Now this is absolutely bizarre. Prefetching is a feature of browsers where certain anchor links (those tagged with the prefetch
attribute) will be loaded ahead of anyone clicking on them. This is useful when you have a good idea where your user might click next and so speeds up their workflow significantly. Now I was not aware that if a prefetch request received a response with Set-Cookie
that it would do so at that time; I had assumed it would be later when the link was actually activated. But even more importantly - what does NextJS have to do with prefetching? This is, again, a browser feature, further down the stack.
We’re almost done now as the latter solves the former. The NextJS implementation of the Link
component contains its own implementation of prefetching. This is why the Set-Cookie
behavior made no sense. From the browser’s point of view, this was just a regular request/response pair; it was only NextJS giving it that prefetch semantic.
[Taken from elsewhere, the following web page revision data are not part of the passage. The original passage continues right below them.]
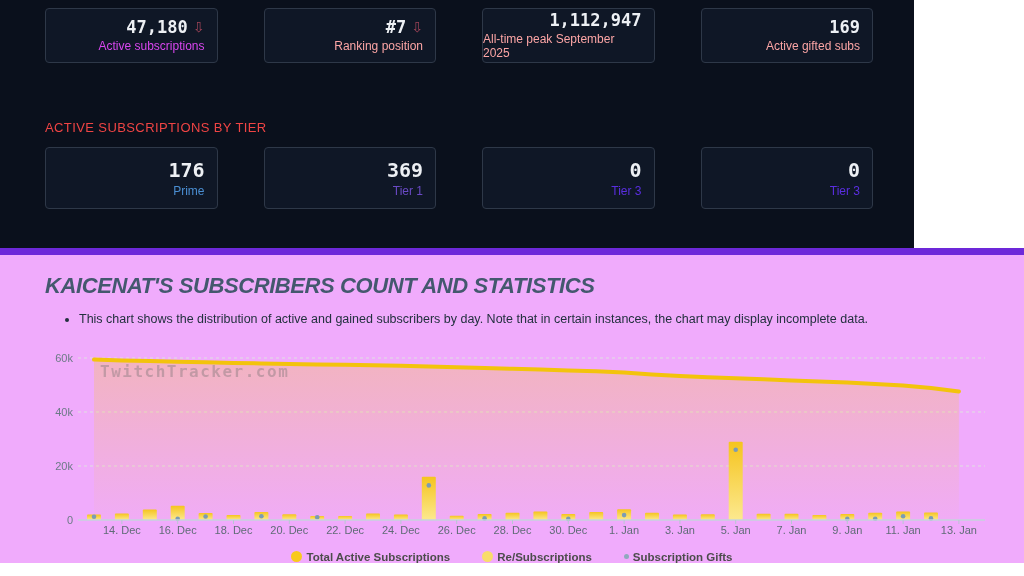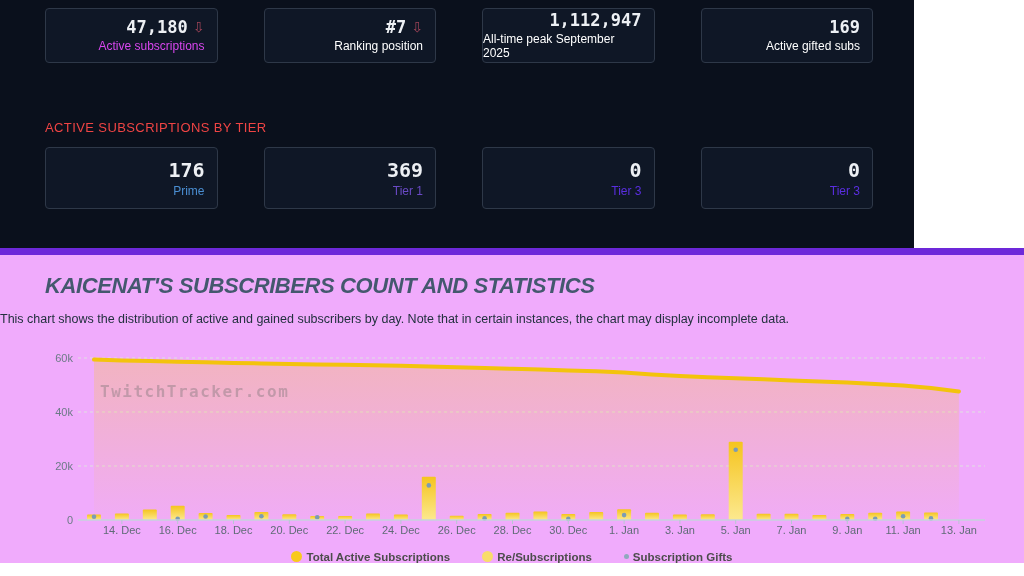--- a/index.html
+++ b/index.html
@@ -14,37 +14,37 @@
   .stat-card { background:#0f1726; border:1px solid #2e3848; border-radius:4px;
                height:55px; display:flex; flex-direction:column; justify-content:center;
                align-items:flex-end; padding-right:12px; }
   .tier-card { height:62px; }
   .stat-value { color:#edf0f4; font-family:"DejaVu Sans Mono", monospace;
                 font-weight:bold; font-size:17px; line-height:1.15; display:flex;
                 align-items:center; gap:5px; }
   .tier-card .stat-value { font-size:20px; }
   .stat-arrow { color:#a04458; font-size:14px; font-weight:normal;
                 font-family:"DejaVu Sans", sans-serif; }
-  .stat-label { color:#ffffff; font-size:12px; margin-top:2px; }
+  .stat-label { color:#fca5a5; font-size:12px; margin-top:2px; }
   .tier-heading { color:#ef4444; font-size:13px; letter-spacing:.4px;
                   margin:57px 0 12px 45px; }
 
   
   .content { background:#f0abfc; border-top:7px solid #6d28d9; padding-top:18px; }
   .page-title { color:#44586e; font-style:italic; font-size:22px; font-weight:bold;
                 letter-spacing:-0.4px; margin-left:45px; margin-bottom:12px; }
-  .note-list { margin:4px 0 10px 0; }
+  .note-list { margin:4px 0 10px 0; padding-left:79px; }
   .note-list li { color:#22303e; font-size:12.5px; line-height:1.35; }
 
   .chart-wrap { position:relative; width:1024px; height:205px; }
   #chart-svg { position:absolute; left:0; top:0; }
   .watermark { position:absolute; left:100px; top:24px;
                font-family:"DejaVu Sans Mono", monospace; font-weight:bold;
                font-size:16px; letter-spacing:1.5px; color:rgba(105,105,105,0.35);
-               pointer-events:none;margin-top:20px; }
+               pointer-events:none; }
 
   .legend { display:flex; justify-content:center; align-items:center; gap:32px;
             margin-top:8px; }
   .legend-item { display:flex; align-items:center; gap:4px; cursor:pointer; }
   .legend-dot { width:11px; height:11px; border-radius:50%; display:inline-block; }
   .legend-dot.small { width:5px; height:5px; }
   .legend-label { font-size:11.5px; font-weight:bold; color:#4c4c4c; }
 </style>
 </head>
 <body>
And yes, now it all becomes clear. We were displaying
<Link href="/api/auth/logout">Log Out</Link>
And prefetching is enabled by default on production builds. So, as soon as I logged in with my “production build” version, the appSession
cookie was set. With this, the “log out” link was displayed. This triggered a prefetch to the Auth0 “log out” route. Which - as it was managed by JS and not the browser - unset our cookie when the response was received. This was however after the UI had rendered, so UI-level auth had already been checked based on the previously existing cookie and therefore the UI itself stayed accessible. Right up until I did the only thing that required an authenticated response from the back end - recording our starring action. At that time, no appSession
cookie was available, and the server dutifully rejected our request with a “401 - I don’t know who you are” status code.
I feel dizzy writing this. I realize it’s not the absolute best bug-hunting story, but I hope it contributes to the genre. I’ve tracked down plenty of shocking bugs in my time, but this is the first time I’ve felt inspired to write about it. It is wild how decisions made in one part of a technical stack can manifest at another point in time, in another place in the stack, and in such a convoluted manner.
I think I need to go find some funny images to break up this essay.